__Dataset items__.

· · · · · · ·

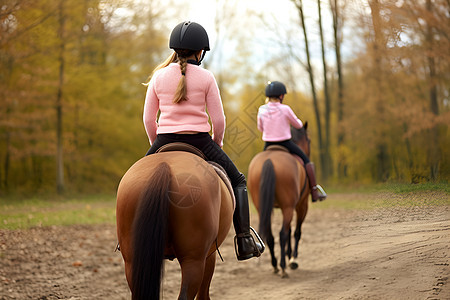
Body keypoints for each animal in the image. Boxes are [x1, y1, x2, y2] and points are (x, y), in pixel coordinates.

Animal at [248, 123, 312, 278]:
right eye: (309, 140)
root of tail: (269, 160)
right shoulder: (301, 205)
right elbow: (296, 232)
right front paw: (293, 259)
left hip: (263, 208)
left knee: (270, 236)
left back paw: (275, 265)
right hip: (289, 207)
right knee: (282, 234)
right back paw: (283, 266)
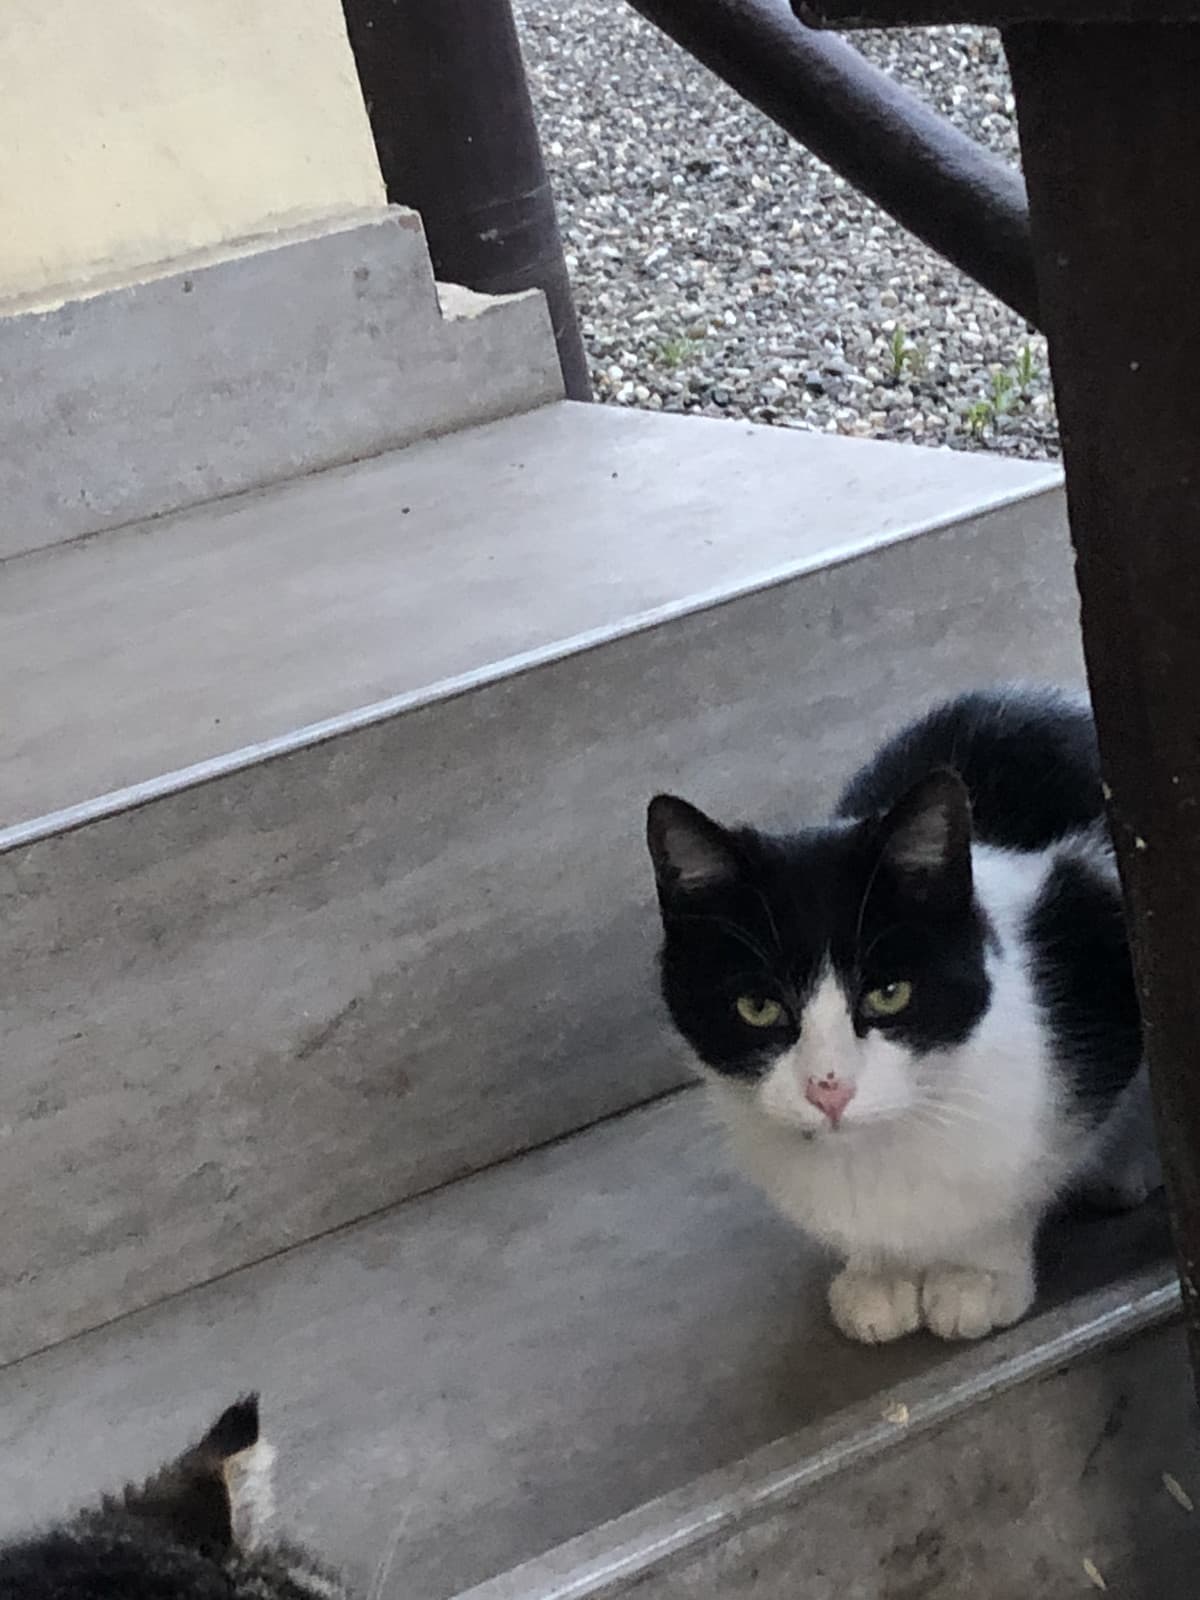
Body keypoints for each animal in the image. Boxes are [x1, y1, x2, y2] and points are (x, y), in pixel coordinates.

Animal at [649, 681, 1164, 1344]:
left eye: (889, 993)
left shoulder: (1093, 903)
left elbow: (1019, 1181)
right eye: (757, 1006)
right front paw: (879, 1276)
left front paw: (976, 1274)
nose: (829, 1090)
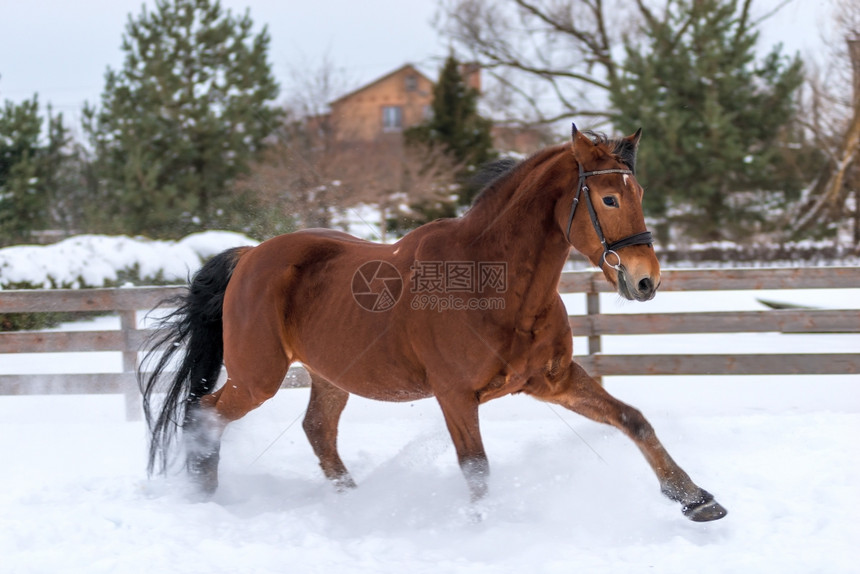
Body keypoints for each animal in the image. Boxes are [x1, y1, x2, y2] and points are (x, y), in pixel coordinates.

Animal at [139, 125, 724, 520]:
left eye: (639, 194)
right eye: (607, 197)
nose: (646, 281)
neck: (494, 285)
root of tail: (250, 256)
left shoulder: (553, 381)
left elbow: (633, 420)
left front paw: (695, 498)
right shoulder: (456, 395)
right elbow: (477, 469)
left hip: (329, 376)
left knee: (317, 431)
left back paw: (357, 504)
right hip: (258, 377)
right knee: (203, 414)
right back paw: (205, 495)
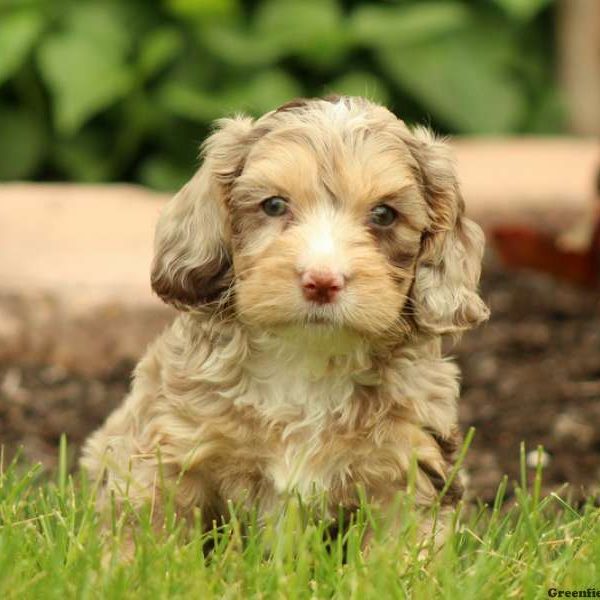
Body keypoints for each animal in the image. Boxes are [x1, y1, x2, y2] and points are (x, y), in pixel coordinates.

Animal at [82, 95, 490, 548]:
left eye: (384, 214)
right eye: (274, 205)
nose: (322, 281)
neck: (307, 361)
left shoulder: (410, 465)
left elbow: (403, 549)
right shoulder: (168, 449)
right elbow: (146, 533)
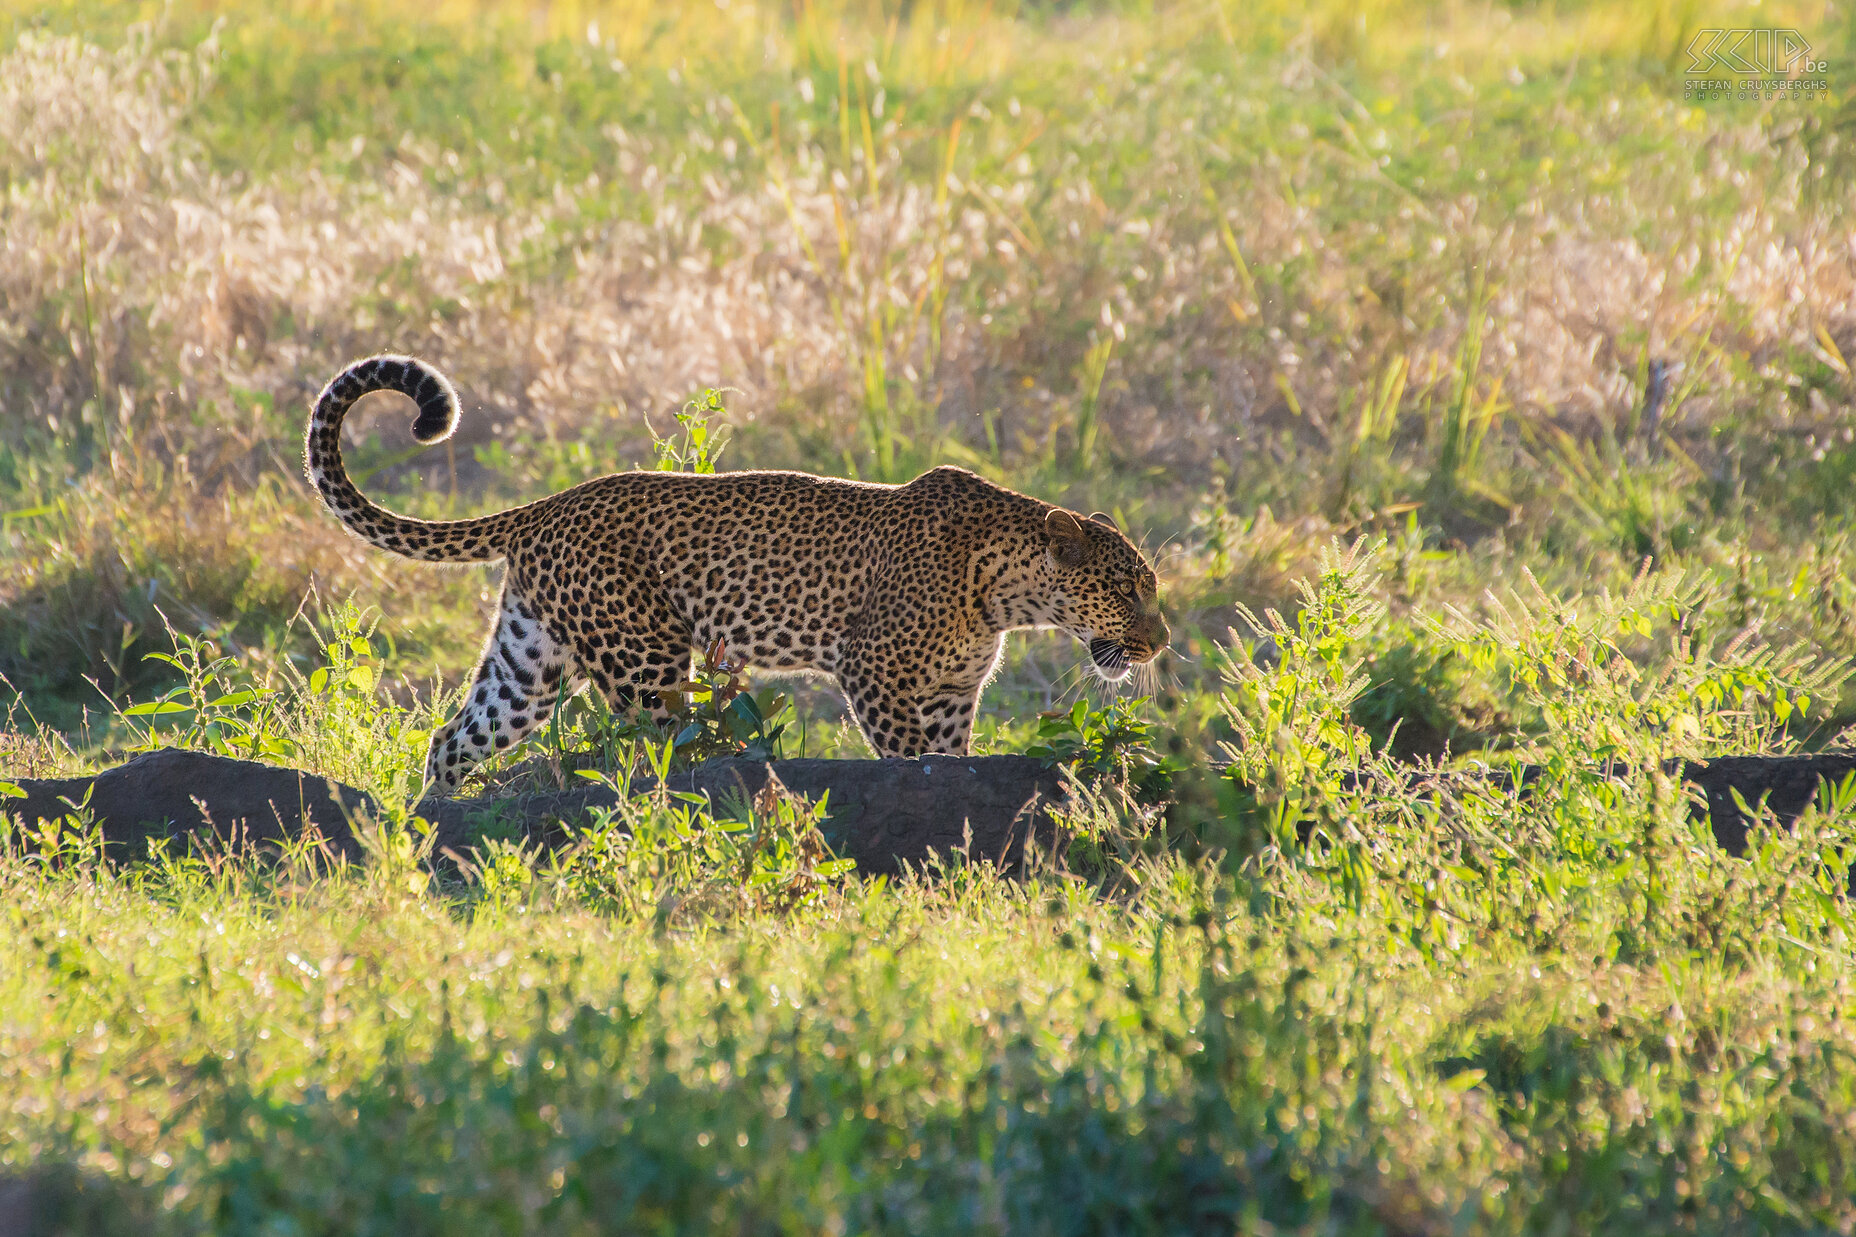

· · · · · · ·

__What is expected__. Please repeat the records above word for word, and do not include the pictures.

__Task solution__.
Body keypoints for each animal in the image. Boxes are [x1, y1, x2, y2] and points are (x, y), in pixel coordinates.

Animal at [248, 123, 312, 278]:
right eye: (309, 140)
root of tail: (269, 160)
right shoulder: (301, 205)
right elbow: (296, 232)
right front paw: (293, 259)
left hip: (263, 208)
left knee: (270, 236)
left back paw: (275, 265)
right hip: (289, 207)
right knee: (282, 234)
right back paw: (283, 266)
Body keypoints for each animal in the image. Boxes are [x1, y1, x2, y2] and points are (x, y), in pixel coordinates.

Animal at [649, 681, 1164, 1344]:
left eye: (889, 993)
left shoulder: (1093, 903)
left elbow: (1019, 1181)
right eye: (757, 1006)
right front paw: (879, 1276)
left front paw: (976, 1274)
nose: (829, 1090)
Body keypoints for each animal in the image. Boxes are [x1, y1, x2, y2] and points are (x, y), in pixel coordinates.

Animal at [139, 125, 724, 520]:
left eye: (639, 194)
right eye: (607, 197)
nose: (646, 281)
neck: (494, 285)
root of tail: (250, 256)
left shoulder: (553, 381)
left elbow: (633, 420)
left front paw: (695, 498)
right shoulder: (456, 395)
right elbow: (477, 469)
left hip: (329, 376)
left knee: (317, 431)
left back paw: (357, 504)
right hip: (258, 377)
right knee: (203, 414)
right back paw: (205, 495)
Body keypoints for each animal in the image. Boxes are [x1, y1, x2, y2] and points are (x, y), in pixel coordinates.

Animal at [82, 95, 490, 548]:
left eye: (384, 214)
right eye: (274, 205)
nose: (322, 281)
neck: (307, 361)
left shoulder: (410, 465)
left elbow: (403, 549)
right shoulder: (168, 449)
right elbow: (146, 533)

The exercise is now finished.